You have no idea how encouraging you are! Thank you for being so real and honest. I once heard...life is what happens on your way to do something else! You are so wise and I look forward to following your journey this year! Thanks for challenging me in my faith! Blessings...

k_stin said...

God is so good and so faithful. I agree with you about surrendering our plans to His (so much easier said than done!) I am glad that you are able to cling to Him and that He is there teaching you, even in the midst of this trial.

I, too, love hearing your encouraging words and always look forward to what you will say. Even though I don't know you, I have been lifting you up in prayer over the past few weeks. Thanks for sharing the verses that encourage you, too!

Whitney said...

Plans, Shmans. I think it's a weird thing for someone to say, "So...what's your 5 year plan?" Somehow, I don't think that is anyones business but your own. Ya know? I'm sure their intentions were good and they were just trying to be nice, but that's kind of funny!

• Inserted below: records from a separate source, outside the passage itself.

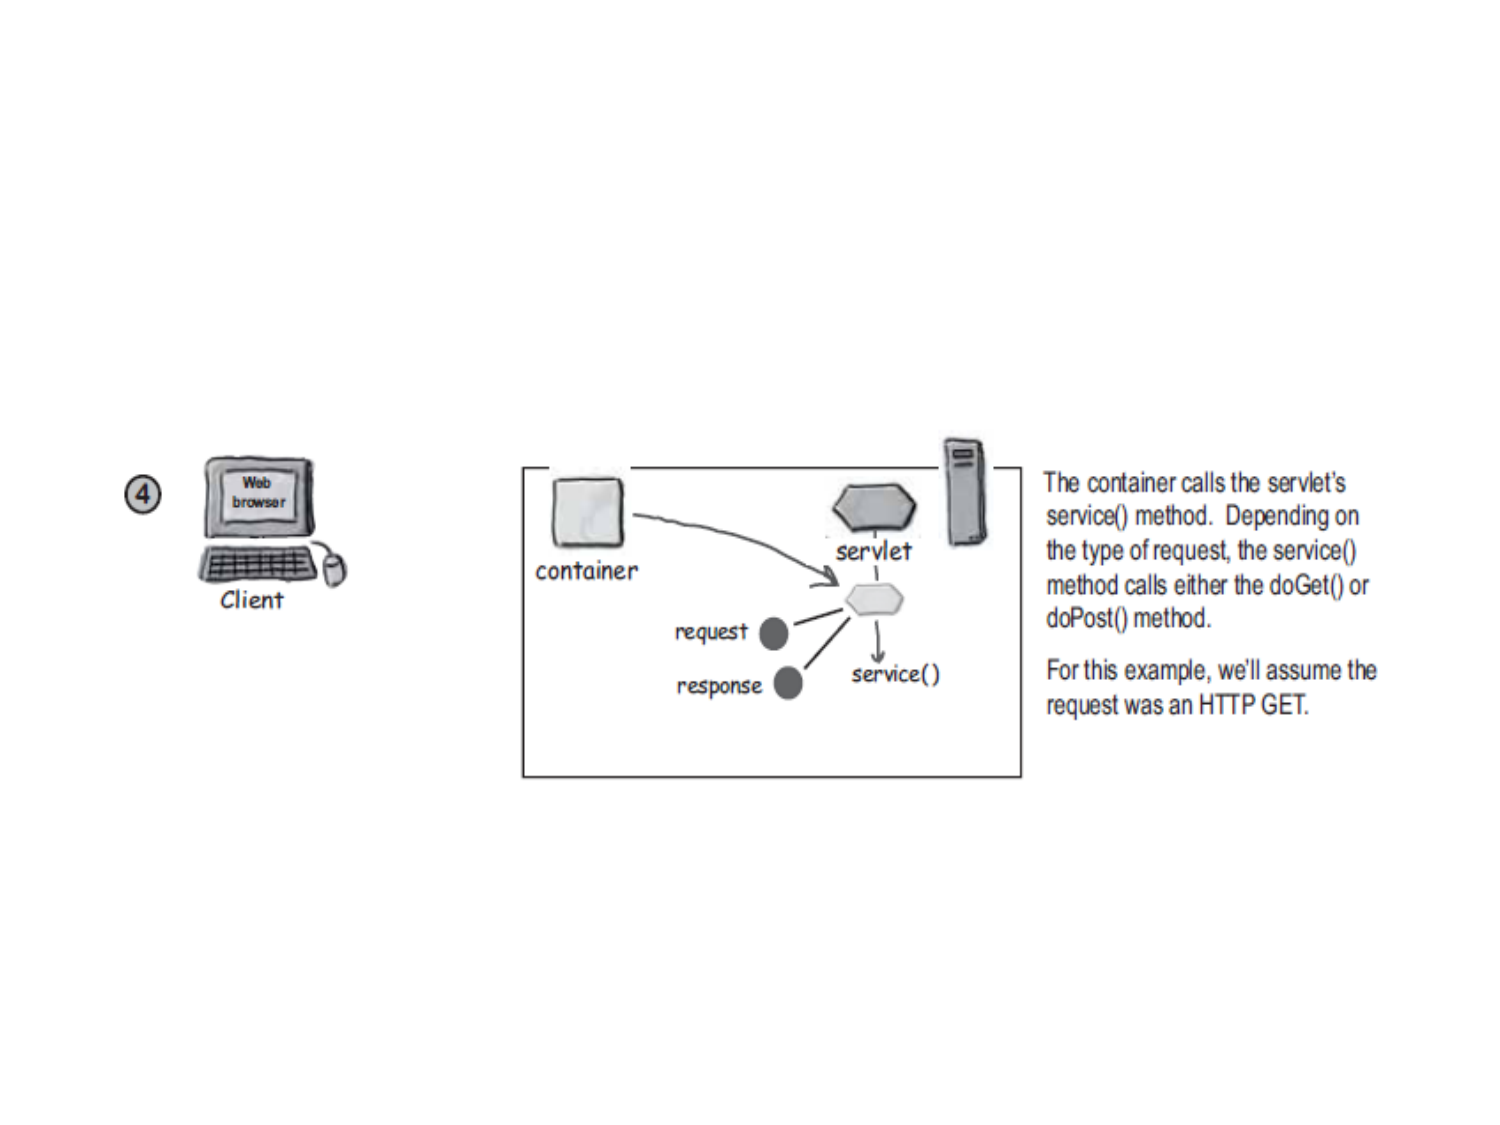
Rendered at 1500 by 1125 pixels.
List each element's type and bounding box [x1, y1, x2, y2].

list [100, 361, 1448, 820]
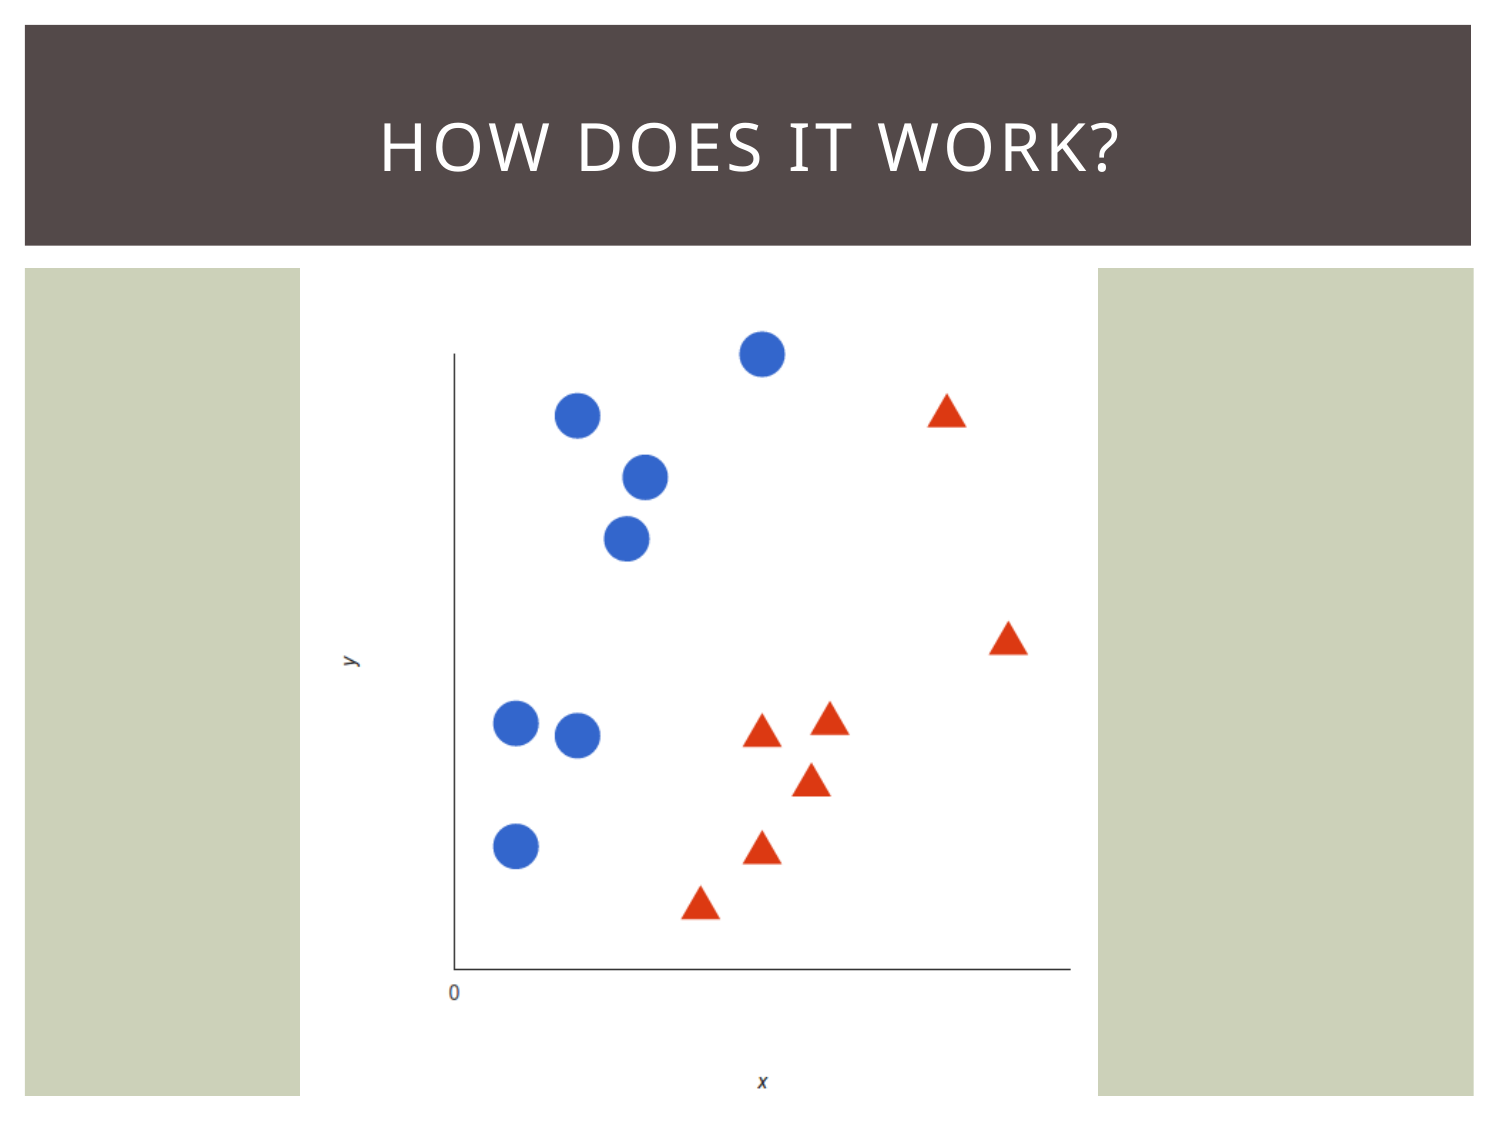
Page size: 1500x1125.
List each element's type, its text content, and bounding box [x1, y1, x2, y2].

title How does it work? [62, 58, 1438, 232]
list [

I'm so eager to see where the Lord takes you this year. Your life has been turned upside down and inside out and you are a beautiful witness through the entire thing. I have no doubt you'll continue to do the same this year. Love you, friend!

Sandy said...

I love the picture! Blessings this year, dear Lindsey and Brian the Lord is with you.

Stephanie said...

I think your hair is gorgeous! It really does look good on you. Thank you for being such an encouragement to me as I read your entries. Thank you for being real. I cannot imagine walking through what you are walking through...AGAIN. Since my daughter is a student @ Grace, I heard about your trial through that. I admire your strong faith in the Lord and your desire to bring Him glory. I believe He will bless that desire and I pray He will bring you healing in a miraculous way.